幽夢影 / 巻下・坡の句を集めて和陶詩を補はんと欲す
蘇東坡和陶詩,尚遺數十首。予嘗欲集坡句以補之,苦於韻之弗備而止。如《責子詩》中「不識六與七」,「但覓梨與栗」,「七」字、「栗」字皆無其韻也。

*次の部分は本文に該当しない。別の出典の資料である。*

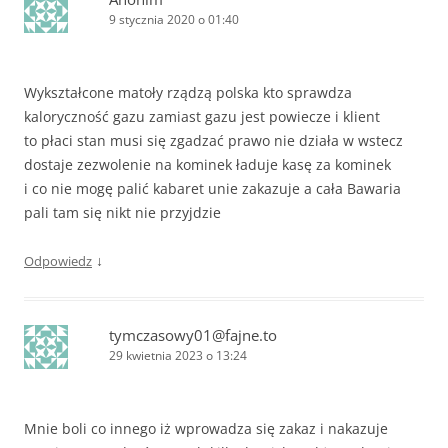
9 stycznia 2020 o 01:40
Wykształcone matoły rządzą polska kto sprawdza
kaloryczność gazu zamiast gazu jest powiecze i klient
to płaci stan musi się zgadzać prawo nie działa w wstecz
dostaje zezwolenie na kominek ładuje kasę za kominek
i co nie mogę palić kabaret unie zakazuje a cała Bawaria
pali tam się nikt nie przyjdzie
↓
Odpowiedz
tymczasowy01@fajne.to
29 kwietnia 2023 o 13:24
Mnie boli co innego iż wprowadza się zakaz i nakazuje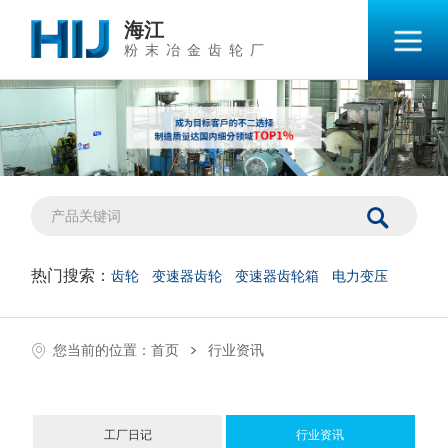
海江
粉末冶金齿轮厂
热门搜索：
齿轮
变速器齿轮
变速器齿轮箱
电力变压
>
您当前的位置：
首页
行业资讯
工厂日记
行业资讯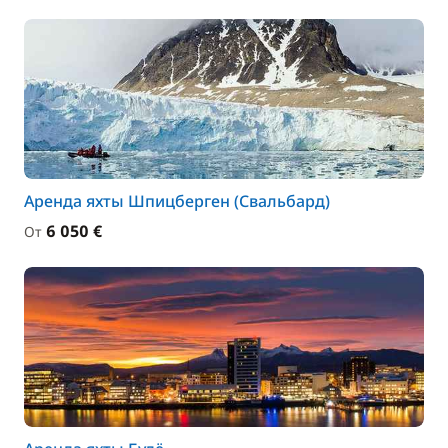
Аренда яхты Шпицберген (Свальбард)
6 050 €
От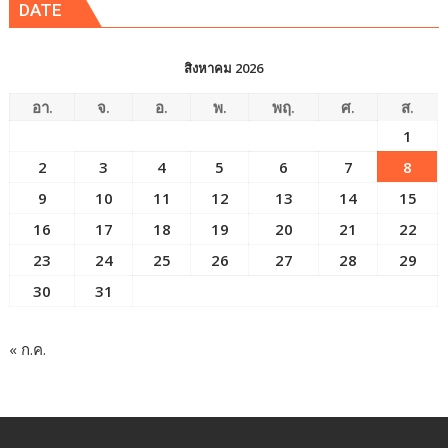
DATE
สิงหาคม 2026
อา.
จ.
อ.
พ.
พฤ.
ศ.
ส.
1
2
3
4
5
6
7
8
9
10
11
12
13
14
15
16
17
18
19
20
21
22
23
24
25
26
27
28
29
30
31
« ก.ค.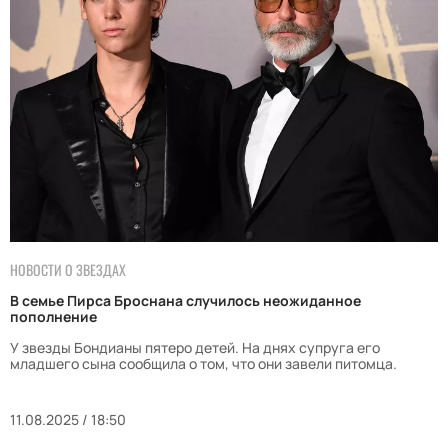
НОВОСТИ О ЗВЕЗДАХ
В семье Пирса Броснана случилось неожиданное
пополнение
У звезды Бондианы пятеро детей. На днях супруга его
младшего сына сообщила о том, что они завели питомца.
11.08.2025 / 18:50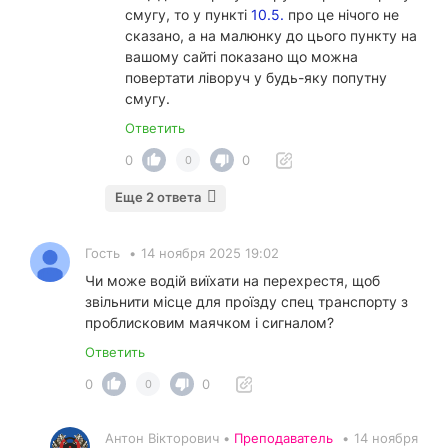
смугу, то у пункті
10.5.
про це нічого не
сказано, а на малюнку до цього пункту на
вашому сайті показано що можна
повертати ліворуч у будь-яку попутну
смугу.
Ответить
0
0
0
Еще 2 ответа
Гость
•
14 ноября 2025 19:02
Чи може водій виїхати на перехрестя, щоб
звільнити місце для проїзду спец транспорту з
проблисковим маячком і сигналом?
Ответить
0
0
0
Антон Вікторович •
Преподаватель
•
14 ноября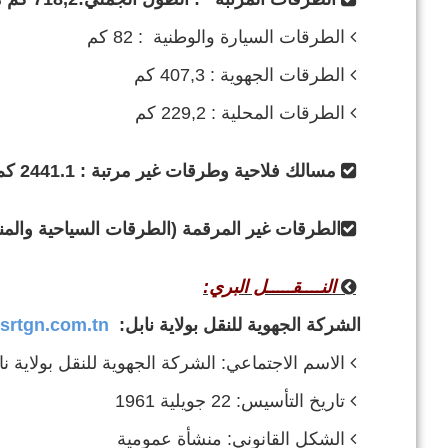
الطرقات السيارة والوطنية : 82 كم
الطرقات الجهوية : 407,3 كم
الطرقات المحلية : 229,2 كم
مسالك فلاحية وطرقات غير مرتبة : 2441.1 كم
الطرقات غير المرقمة (الطرقات السياحية والمنعرجات)
النــــقـــــل البري:
الشركة الجهوية للنقل بولاية نابل:
srtgn.com.tn
الاسم الاجتماعي: الشركة الجهوية للنقل بولاية نا
تاريخ التأسيس: 22 جويلية 1961
الشكل القانوني: منشأة عمومية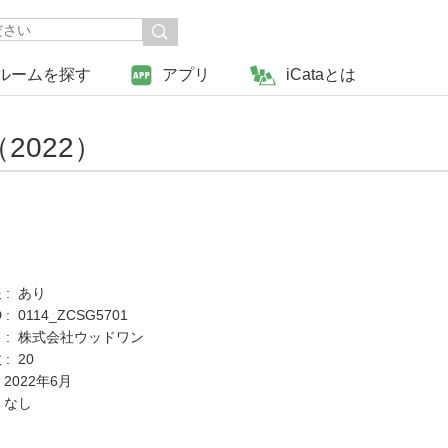
ルームを探す
アプリ
iCataとは
022）
 : あり
: 0114_ZCSG5701
 : 株式会社ウッドワン
: 20
 2022年6月
 なし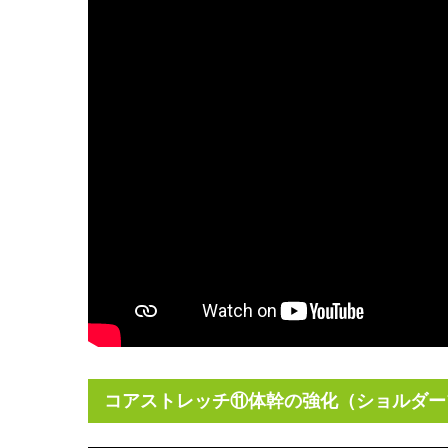
コアストレッチ⑪体幹の強化（ショルダー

新字:蘇東坡和陶詩,尚遺数十首。予嘗欲集坡句以補之,苦於韻之弗備而止。如《責子詩》中「不識六与七」,「但覓梨与栗」,「七」字、「栗」字皆無其韻也。
書き下し
蘇東坡の和陶詩、尚ほ數十首を遺す。予嘗て坡の句を集めて以て之を補はんと欲するも、韻の備はらざるに苦しみて止む。『責子詩』中の「六と七とを識らず」、「但だ梨と栗とを覓む」の如き、「七」字・「栗」字は皆其の韻無きなり。
現代語訳
蘇東坡の和陶詩(陶淵明の詩に韻を合わせて作った詩)には、まだ数十首の漏れがあります。私はかつて、東坡の句を集めてこれを補おうとしましたが、韻字がそろわないのに苦しんでやめました。たとえば陶淵明の『責子詩』の中の「六と七との区別もつかない」「ただ梨と栗ばかり欲しがる」などは、「七」の字も「栗」の字も、東坡の詩にその韻の句がないのです。
解説
蘇軾の詩の欠けを、蘇軾自身の句で補おうとした張潮の試みを語った一則です。蘇軾は晩年、陶淵明の詩のほとんどに同じ韻字を用いた唱和の詩を作りました。これを和陶詩といいます。張潮は、蘇軾が唱和しなかった残りの詩について、蘇軾の既存の句を拾い集めて補う集句を試みました。けれども、陶淵明が子どもたちの不出来を嘆いた『責子詩』の七や栗のような韻字で終わる句が、蘇軾の詩の中に見つからなかったのです。前の巻でも千字文の字が足りないと嘆いていたように、張潮は集字や集句の遊びを好みました。制約の中で工夫を凝らす遊びは、発想を鍛える格好の訓練にもなります。